Wine Fraud - Label Fraud

Label Fraud

One form of fraud involves affixing counterfeit labels of expensive wines to bottles of less expensive wine. This practice became particularly prominent following the devastation of the phylloxera epidemic in the 19th century when the supply of expensive premium wine was scarce. At first, the label fraud mostly consisted of taking a wine from a region of lesser acclaim (such as Southwest France or Calabria in Italy) and then labeling the wine as if it came from more prestigious regions such as Bordeaux or Tuscany. To counter this type of fraud, governments developed extensive appellation systems and Protected Designation of Origin or (PDOs) that attempted to regulate wines labeled as coming from particular wine regions. Early attempts to protect the name of a wine region lead to government declaration on the boundaries and wine permitted to carry the names of Chianti, Oporto and Tokaji. Today most major European wine producing countries have some appellation system of protected origins. The most well systems include the Appellation d'origine contrôlée (AOC) used in France, the Denominazione di origine controllata (DOC) used in Italy, the Denominação de Origem Controlada (DOC) used in Portugal, and the Denominación de Origen (DO) system used in Spain. Producers who are registered in each appellation must abide by the appellation's rules, including exact percentage of grapes (often 100%) that must come from that region. Producers who fraudulently use grapes outside the region they are proclaiming on their wine labels can be caught by the appellation's authorities.

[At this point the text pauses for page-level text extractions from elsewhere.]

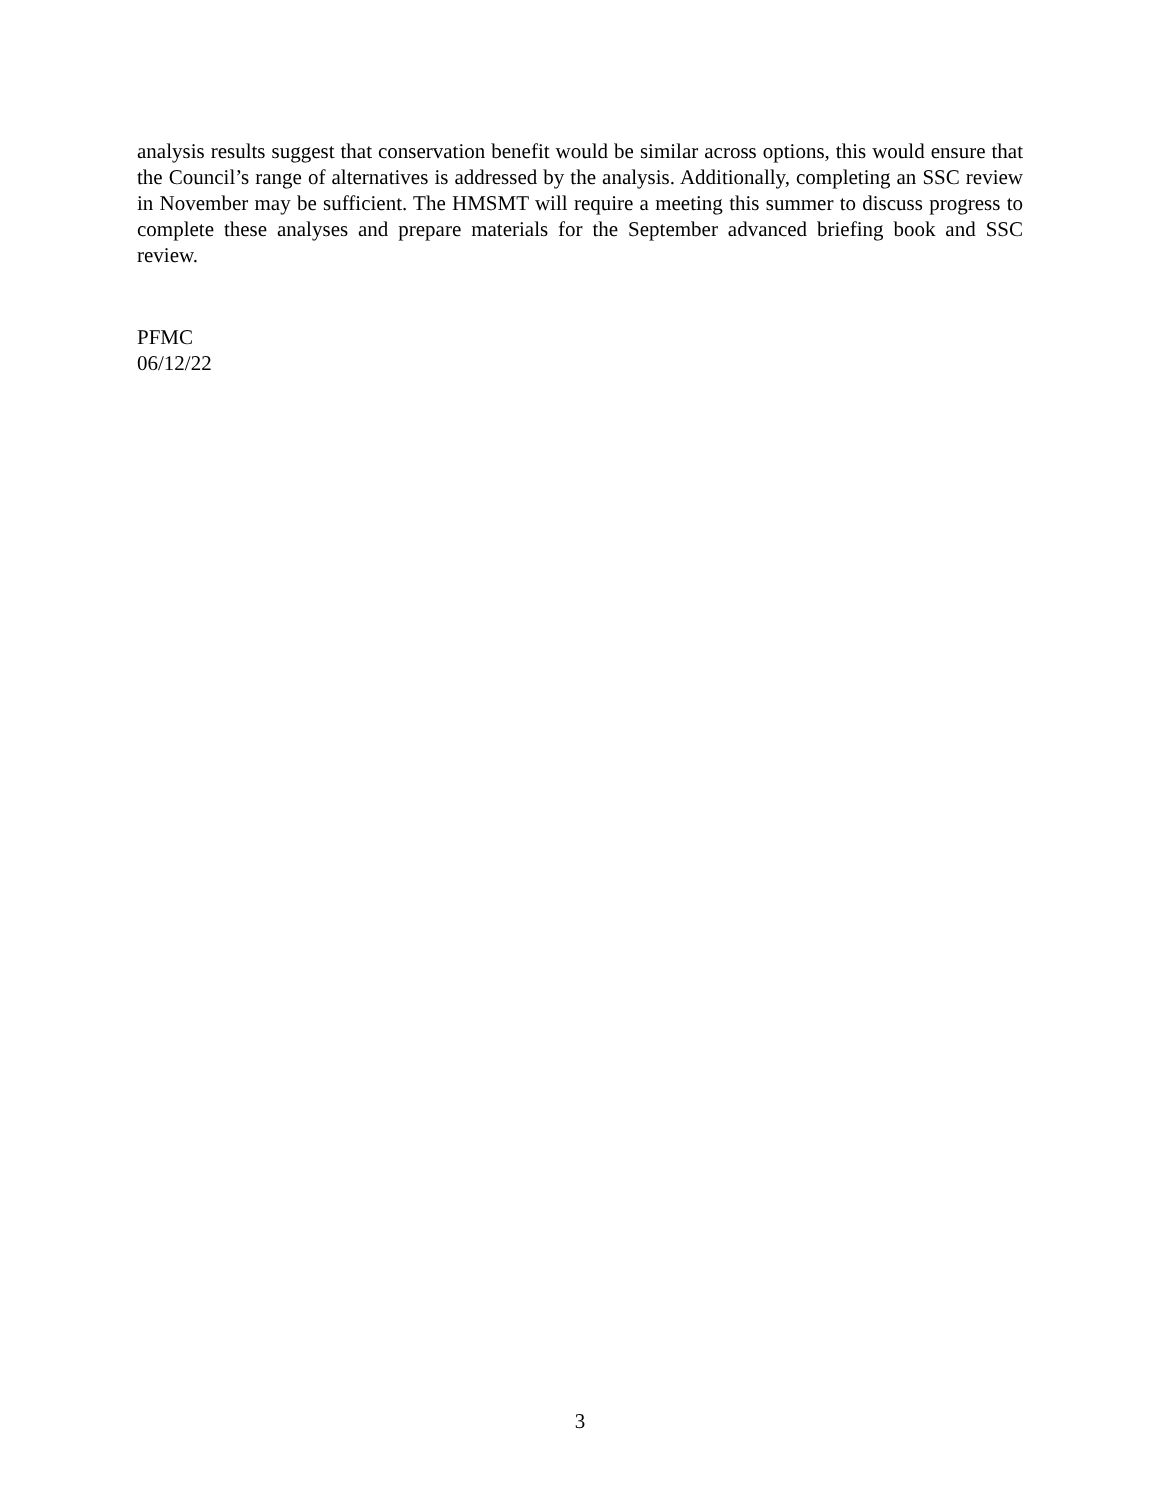analysis results suggest that conservation benefit would be similar across options, this would ensure that the Council’s range of alternatives is addressed by the analysis. Additionally, completing an SSC review in November may be sufficient. The HMSMT will require a meeting this summer to discuss progress to complete these analyses and prepare materials for the September advanced briefing book and SSC review.
PFMC
06/12/22
3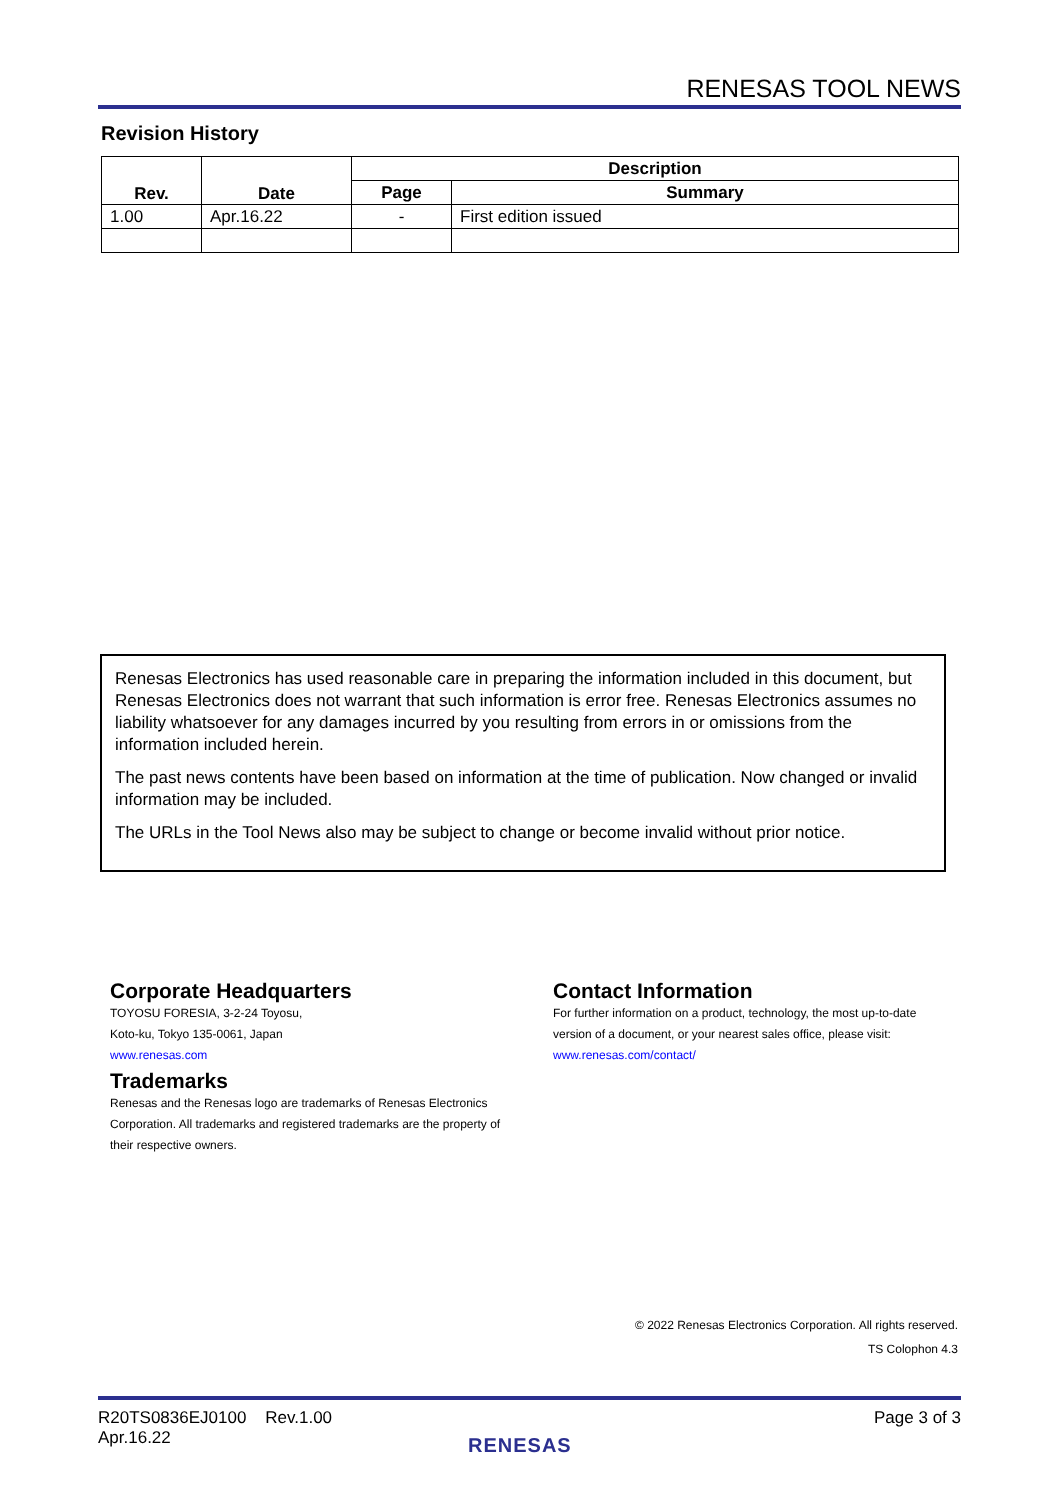RENESAS TOOL NEWS
Revision History
| Rev. | Date | Description | |
| --- | --- | --- | --- |
| | | Page | Summary |
| 1.00 | Apr.16.22 | - | First edition issued |
Renesas Electronics has used reasonable care in preparing the information included in this document, but Renesas Electronics does not warrant that such information is error free. Renesas Electronics assumes no liability whatsoever for any damages incurred by you resulting from errors in or omissions from the information included herein.
The past news contents have been based on information at the time of publication. Now changed or invalid information may be included.
The URLs in the Tool News also may be subject to change or become invalid without prior notice.
Corporate Headquarters
TOYOSU FORESIA, 3-2-24 Toyosu,
Koto-ku, Tokyo 135-0061, Japan
www.renesas.com
Trademarks
Renesas and the Renesas logo are trademarks of Renesas Electronics Corporation. All trademarks and registered trademarks are the property of their respective owners.
Contact Information
For further information on a product, technology, the most up-to-date version of a document, or your nearest sales office, please visit:
www.renesas.com/contact/
© 2022 Renesas Electronics Corporation. All rights reserved.
TS Colophon 4.3
R20TS0836EJ0100 Rev.1.00
Apr.16.22
Page 3 of 3
RENESAS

As it became more difficult to fraudulently label wines with the wrong provenance, label fraud soon evolved to the pilfering of the identities of wine estates themselves. Merchants would take the bottles of lesser priced wines and label them with the names of the finest classified Bordeaux estates or Grand crus of Burgundy. Label fraud, to be done well, requires bottles, corks, and packaging to be similarly manipulated. Reporter Pierre-Marie Doutrelant "disclosed that many famous Champagne houses, when short on stock, bought bottled but unlabeled wine from cooperatives or one of the big private-label producers in the region, then sold it as their own". A high-profile instance of alleged wine fraud was disclosed in early 2007, when it was reported that the Federal Bureau of Investigation had opened an investigation into the counterfeiting of old and rare vintages.